There is only one chance for Darfur, and that is relentless pressure on Khartoum: pressure to permit truly unfettered and unthreatened humanitarian access; pressure to open the country to journalists so that we do not lose sight of the potential victims of ongoing genocide; pressure to abide by the terms of the Comprehensive Peace Agreement for southern Sudan; pressure to allow humanitarian access to the ravaged east of Sudan; pressure to stop supporting the Chadian rebels who are creating such massive instability and human destruction within the civilian and refugee populations of eastern Chad.
But most of all, Khartoum must be pressured with the credible threat of humanitarian intervention, regardless of whether or not the regime declares a “non-permissive environment.” There could be no words more reassuring to the regime’s genocidaires than Frazer’s: “There is no need to do the contingency plan if you expect the government of Sudan to agree to a UN operation.” Those willing to wait for a UN operation to deploy when the African Union surrenders its mandate at the end of September must also be willing to accept the vast human destruction that is clearly impending. But those such as Frazer, willing to take Khartoum at its word, must also accept responsibility for the human destruction that will proceed long after next September. The human deaths that will follow from a lack of security in Darfur and eastern Chad cannot be calculated now; but estimates by Egeland, and by Kofi Annan in Le Figaro (May 19, 2006), are in the hundreds of thousands—and have a terrifying plausibility.
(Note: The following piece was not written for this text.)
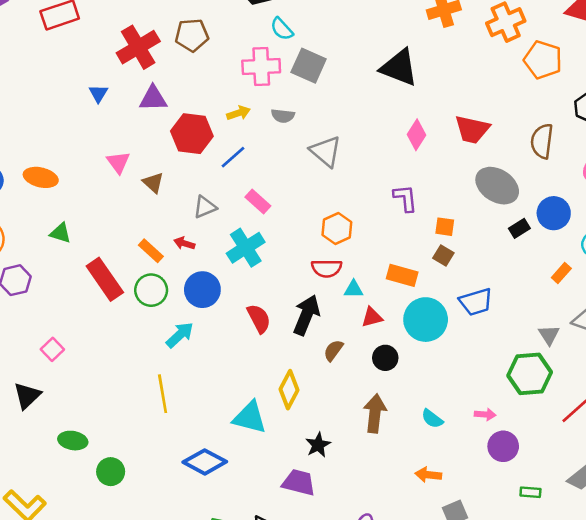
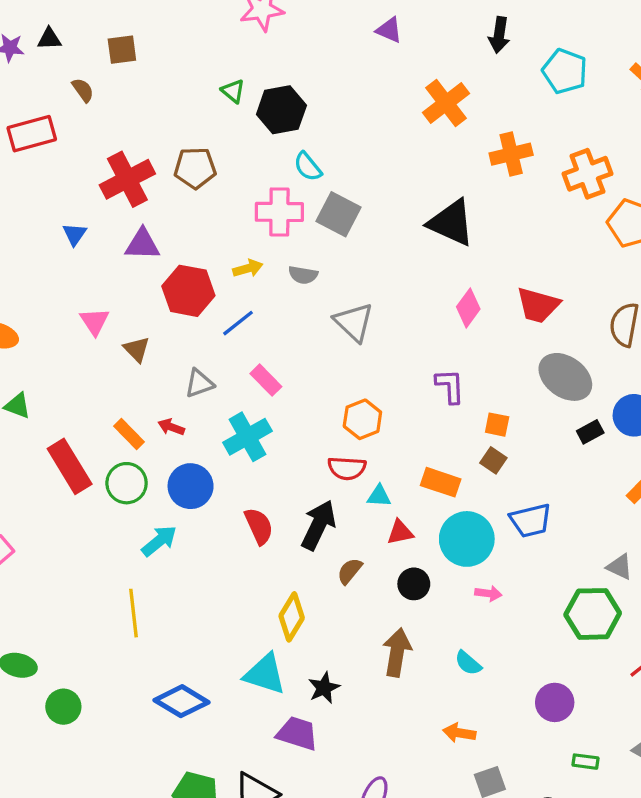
gray triangle: (549, 335) -> (620, 567), turned -35
pink arrow: (485, 414) -> (488, 593), moved
cyan triangle: (250, 418) -> (265, 674), moved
We are asked by Frazer and others in the Bush administration to accept that they believe genocide is occurring in Darfur. Though Deputy Secretary of State Robert Zoellick has referred in the past to the murderous, ethnically-targeted violence by Khartoum and its Janjaweed allies as “tribal warfare,” and though Frazer briefly attempted to walk the administration away from its unambiguous genocide determination, Secretary of State Condoleezza Rice re-asserted the genocide determination in February 2006 testimony before the House International Relations Committee.
But if it is genocide, why are Frazer and others in the Bush administration so willing to trust to the genocidaires the lives of the very people who have been deliberately targeted because of their ethnicity? It is simply impossible to believe that the full implications of a genocide finding have registered.
But what of Europe? Those nations that so often hold the US in contempt have revealed themselves even more indifferent to the agony of Darfur—and just as disingenuous. When the Parliament of the European Union voted 566 to 6 (September 2004) to declare that realities in Darfur are “tantamount to genocide,” what was this phrase other than a semantic evasion, a way of avoiding declaring explicitly that genocide was occurring, and that contractual obligations under the 1948 UN Convention on the Prevention and Punishment of the Crime of Genocide were in full force? For purposes of “preventing” genocide, there can be no meaningful distinction between the phrase “tantamount to genocide” and the word “genocide”—except for those who have no wish to act.
As restrictions in access to Darfur become more severe for journalists, leaders in both the US and Europe should find it easier to substitute disingenuousness for blunt truths, and to offer expediency in place of meaningful civilian protection.
Their disgrace increases steadily with the human destruction in Darfur.